We are still grappling with the housing issue here in Stepanakert. The shortage of housing was a challenge even before the war erupted but it gradually became more critical in the post-war reality. Turning cellars into shelters is a case in point that best describes the desperate situation prevailing in Stepanakert.
What strategy does the Government have to ease the current situation?
The plan is to relocate the families displaced from Shushi and Hadrut to Stepanakert or the outskirts. Those displaced from rural areas will find a new home or build one in the villages of Artsakh. This is a tedious and time-intensive process, no doubt, and even a year or two would not be enough to make sure all the displaced people have a roof over their heads.
What are the biggest challenges you face as the Human Rights Defender of Artsakh, a country that has been through a war?
Just a week before the war broke out, I was assigned the position of chief of staff in the office of the Human Rights Defender of Artsakh. Our team became significantly smaller during the war — the Ombudsman, the chief of the department, and myself. The three of us had set out to contribute to the Artsakh Government as much as we could. Our primary duties were and still are to document the human rights violations and systematically catalog the war crimes that have occurred during the war. As you are aware, there have been innumerable cases of both, so the amount of work that has been completed to date and what still needs to be done to adequately voice those is enormous.
Currently, we are working in two major directions: inner and outer. On the inner front, our mission is to ensure the protection of human rights by state and local self-government bodies. We accept individual appeals and conduct constant monitoring of vulnerable groups. After the war, the scope of our work in this domain has expanded to include thousands of displaced people who are vulnerable and experiencing social and health-related issues. In addition, many people have lost their identity documents, which is exacerbating the process of getting social support from the state. Our job is to help them get enrolled in the social assistance program as fast as possible. Besides, I regularly tour the centers for displaced people to learn about their needs firsthand and relay relevant information to the appropriate state bodies. I also visit areas that have become borderline. Although most people have returned to their homes and life appears to be returning to normal, there are still security issues that concern them. These families live in fear watching Azerbaijani military troops driving by to Shushi.

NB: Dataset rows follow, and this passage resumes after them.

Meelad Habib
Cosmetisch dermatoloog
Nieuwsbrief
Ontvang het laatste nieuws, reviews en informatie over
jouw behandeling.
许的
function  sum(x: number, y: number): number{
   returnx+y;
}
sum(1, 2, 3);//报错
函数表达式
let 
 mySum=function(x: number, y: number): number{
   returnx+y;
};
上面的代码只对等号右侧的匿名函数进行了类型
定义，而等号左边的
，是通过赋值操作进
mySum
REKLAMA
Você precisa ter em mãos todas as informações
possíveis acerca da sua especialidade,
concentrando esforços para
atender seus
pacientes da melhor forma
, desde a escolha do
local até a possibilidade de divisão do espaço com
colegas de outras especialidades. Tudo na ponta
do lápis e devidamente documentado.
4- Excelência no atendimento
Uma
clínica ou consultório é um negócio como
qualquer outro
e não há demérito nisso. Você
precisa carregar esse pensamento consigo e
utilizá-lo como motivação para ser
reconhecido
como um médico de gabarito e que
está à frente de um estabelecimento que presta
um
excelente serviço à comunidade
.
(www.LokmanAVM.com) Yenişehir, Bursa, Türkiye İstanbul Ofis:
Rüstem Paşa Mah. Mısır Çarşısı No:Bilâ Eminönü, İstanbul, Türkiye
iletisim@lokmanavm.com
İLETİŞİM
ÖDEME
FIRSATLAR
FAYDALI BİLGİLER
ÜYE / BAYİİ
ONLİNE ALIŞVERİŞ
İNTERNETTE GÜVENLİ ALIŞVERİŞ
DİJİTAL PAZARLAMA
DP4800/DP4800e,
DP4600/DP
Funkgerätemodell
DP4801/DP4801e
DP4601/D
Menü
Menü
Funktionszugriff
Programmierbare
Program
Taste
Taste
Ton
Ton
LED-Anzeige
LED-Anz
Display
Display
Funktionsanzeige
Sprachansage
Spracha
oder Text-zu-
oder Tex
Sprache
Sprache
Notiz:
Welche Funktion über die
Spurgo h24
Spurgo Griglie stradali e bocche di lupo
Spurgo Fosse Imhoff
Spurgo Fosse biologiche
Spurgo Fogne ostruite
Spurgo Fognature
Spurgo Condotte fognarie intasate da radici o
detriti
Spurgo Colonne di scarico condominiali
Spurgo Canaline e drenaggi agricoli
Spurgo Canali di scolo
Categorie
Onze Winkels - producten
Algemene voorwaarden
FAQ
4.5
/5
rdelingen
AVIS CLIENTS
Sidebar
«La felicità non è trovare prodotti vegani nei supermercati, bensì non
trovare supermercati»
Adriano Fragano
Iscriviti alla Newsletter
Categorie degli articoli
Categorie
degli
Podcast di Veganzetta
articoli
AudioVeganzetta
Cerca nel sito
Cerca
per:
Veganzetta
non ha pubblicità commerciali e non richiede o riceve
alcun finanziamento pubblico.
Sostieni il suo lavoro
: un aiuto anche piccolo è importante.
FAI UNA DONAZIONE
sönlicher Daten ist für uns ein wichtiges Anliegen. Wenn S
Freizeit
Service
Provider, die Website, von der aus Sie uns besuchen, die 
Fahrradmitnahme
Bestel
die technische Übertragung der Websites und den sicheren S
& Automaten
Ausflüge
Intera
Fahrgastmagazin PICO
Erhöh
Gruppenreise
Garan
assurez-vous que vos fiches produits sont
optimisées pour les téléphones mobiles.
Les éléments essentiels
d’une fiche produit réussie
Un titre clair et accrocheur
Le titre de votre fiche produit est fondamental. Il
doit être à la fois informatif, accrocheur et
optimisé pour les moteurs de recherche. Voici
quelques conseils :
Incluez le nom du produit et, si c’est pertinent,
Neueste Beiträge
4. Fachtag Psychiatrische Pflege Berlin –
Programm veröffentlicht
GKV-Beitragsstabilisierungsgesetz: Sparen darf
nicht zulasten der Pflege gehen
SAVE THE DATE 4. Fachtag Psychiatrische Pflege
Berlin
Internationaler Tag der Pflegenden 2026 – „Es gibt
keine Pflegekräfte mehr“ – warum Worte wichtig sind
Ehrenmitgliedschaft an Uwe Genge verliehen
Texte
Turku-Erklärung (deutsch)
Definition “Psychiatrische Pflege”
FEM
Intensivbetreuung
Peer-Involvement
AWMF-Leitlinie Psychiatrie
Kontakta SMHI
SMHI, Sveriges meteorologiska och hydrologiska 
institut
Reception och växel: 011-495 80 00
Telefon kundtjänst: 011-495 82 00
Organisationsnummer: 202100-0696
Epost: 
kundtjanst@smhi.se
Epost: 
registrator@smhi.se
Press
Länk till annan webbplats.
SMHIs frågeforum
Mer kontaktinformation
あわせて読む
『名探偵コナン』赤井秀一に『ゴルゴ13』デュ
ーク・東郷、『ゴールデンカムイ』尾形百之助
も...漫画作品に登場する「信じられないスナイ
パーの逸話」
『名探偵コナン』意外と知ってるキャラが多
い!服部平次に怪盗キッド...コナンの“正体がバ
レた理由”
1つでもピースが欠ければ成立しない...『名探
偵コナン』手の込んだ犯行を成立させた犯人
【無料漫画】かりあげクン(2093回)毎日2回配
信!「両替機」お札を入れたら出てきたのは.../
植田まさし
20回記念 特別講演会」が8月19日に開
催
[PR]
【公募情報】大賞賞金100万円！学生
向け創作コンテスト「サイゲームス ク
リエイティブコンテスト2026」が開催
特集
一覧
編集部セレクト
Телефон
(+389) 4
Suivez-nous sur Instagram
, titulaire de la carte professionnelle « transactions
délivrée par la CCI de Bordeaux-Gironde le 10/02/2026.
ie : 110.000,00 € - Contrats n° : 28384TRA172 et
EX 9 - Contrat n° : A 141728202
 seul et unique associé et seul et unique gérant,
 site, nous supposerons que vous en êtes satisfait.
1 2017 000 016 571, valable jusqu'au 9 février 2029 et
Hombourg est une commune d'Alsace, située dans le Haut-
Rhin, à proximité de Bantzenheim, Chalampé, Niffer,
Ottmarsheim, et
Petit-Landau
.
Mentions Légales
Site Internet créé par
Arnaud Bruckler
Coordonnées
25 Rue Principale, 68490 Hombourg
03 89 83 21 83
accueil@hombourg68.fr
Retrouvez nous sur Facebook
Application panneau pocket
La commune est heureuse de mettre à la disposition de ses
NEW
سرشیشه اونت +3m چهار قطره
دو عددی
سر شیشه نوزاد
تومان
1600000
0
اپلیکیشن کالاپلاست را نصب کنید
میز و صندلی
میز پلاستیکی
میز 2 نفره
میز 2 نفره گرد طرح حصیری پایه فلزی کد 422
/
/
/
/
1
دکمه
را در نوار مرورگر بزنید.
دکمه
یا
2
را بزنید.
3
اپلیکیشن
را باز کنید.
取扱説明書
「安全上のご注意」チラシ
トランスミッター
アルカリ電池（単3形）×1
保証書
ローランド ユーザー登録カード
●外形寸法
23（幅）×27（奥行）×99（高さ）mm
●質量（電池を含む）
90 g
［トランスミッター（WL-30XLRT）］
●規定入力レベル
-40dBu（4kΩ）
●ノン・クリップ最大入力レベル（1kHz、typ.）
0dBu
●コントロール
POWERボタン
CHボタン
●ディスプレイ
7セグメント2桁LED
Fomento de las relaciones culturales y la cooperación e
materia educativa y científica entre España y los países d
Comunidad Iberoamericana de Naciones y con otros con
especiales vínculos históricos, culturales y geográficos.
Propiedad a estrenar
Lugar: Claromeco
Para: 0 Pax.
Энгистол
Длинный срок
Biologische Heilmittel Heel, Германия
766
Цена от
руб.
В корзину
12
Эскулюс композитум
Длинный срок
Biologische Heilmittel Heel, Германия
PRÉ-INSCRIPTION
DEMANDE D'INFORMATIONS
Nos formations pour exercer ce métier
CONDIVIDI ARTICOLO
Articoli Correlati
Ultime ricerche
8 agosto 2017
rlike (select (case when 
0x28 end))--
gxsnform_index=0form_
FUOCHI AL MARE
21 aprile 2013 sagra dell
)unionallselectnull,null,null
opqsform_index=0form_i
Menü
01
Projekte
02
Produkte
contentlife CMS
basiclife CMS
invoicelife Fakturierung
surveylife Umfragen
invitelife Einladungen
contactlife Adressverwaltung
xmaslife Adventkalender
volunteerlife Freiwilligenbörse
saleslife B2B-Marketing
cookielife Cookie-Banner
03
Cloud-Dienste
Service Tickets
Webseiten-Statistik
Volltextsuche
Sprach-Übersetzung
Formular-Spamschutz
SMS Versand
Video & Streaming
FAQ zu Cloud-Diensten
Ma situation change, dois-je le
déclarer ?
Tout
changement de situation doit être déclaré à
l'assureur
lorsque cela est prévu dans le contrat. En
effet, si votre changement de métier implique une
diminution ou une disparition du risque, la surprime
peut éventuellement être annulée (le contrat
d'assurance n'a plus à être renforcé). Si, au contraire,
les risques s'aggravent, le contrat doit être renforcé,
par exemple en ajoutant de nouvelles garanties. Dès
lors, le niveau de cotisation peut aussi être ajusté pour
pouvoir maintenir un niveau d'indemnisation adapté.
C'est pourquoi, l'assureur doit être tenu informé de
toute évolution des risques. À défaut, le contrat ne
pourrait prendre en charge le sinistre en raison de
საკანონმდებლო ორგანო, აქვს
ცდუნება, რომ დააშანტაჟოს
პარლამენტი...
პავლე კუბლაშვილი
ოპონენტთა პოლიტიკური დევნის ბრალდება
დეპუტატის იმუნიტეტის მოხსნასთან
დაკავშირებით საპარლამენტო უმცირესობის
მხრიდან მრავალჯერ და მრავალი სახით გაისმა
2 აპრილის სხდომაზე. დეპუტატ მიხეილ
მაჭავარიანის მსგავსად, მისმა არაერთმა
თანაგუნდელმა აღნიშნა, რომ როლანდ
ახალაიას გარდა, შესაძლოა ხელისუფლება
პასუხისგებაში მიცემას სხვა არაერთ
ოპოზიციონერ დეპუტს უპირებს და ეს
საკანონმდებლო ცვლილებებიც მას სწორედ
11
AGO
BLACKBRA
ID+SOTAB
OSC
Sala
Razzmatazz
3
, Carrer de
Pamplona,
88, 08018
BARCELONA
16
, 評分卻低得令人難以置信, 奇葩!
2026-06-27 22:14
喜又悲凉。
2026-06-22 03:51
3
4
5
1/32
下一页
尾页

As for the outer direction, we continue to be committed to our fact-finding mission initiated earlier during the war. Since September 27 we have issued 15 reports on various war crimes committed by Azerbaijan: human rights violations of people from Artsakh, hate propaganda against Armenians, vandalism of cultural heritage, violence against Armenian children, and the illegal use of white phosphorus by Azerbaijan, just to mention a few. We also collaborate with several Armenian and Diasporan organizations to collect facts for submission to international judicial bodies. At that front, our staff is involved in fact-finding operations to provide evidential data to the Armenian organizations involved in judicial processes.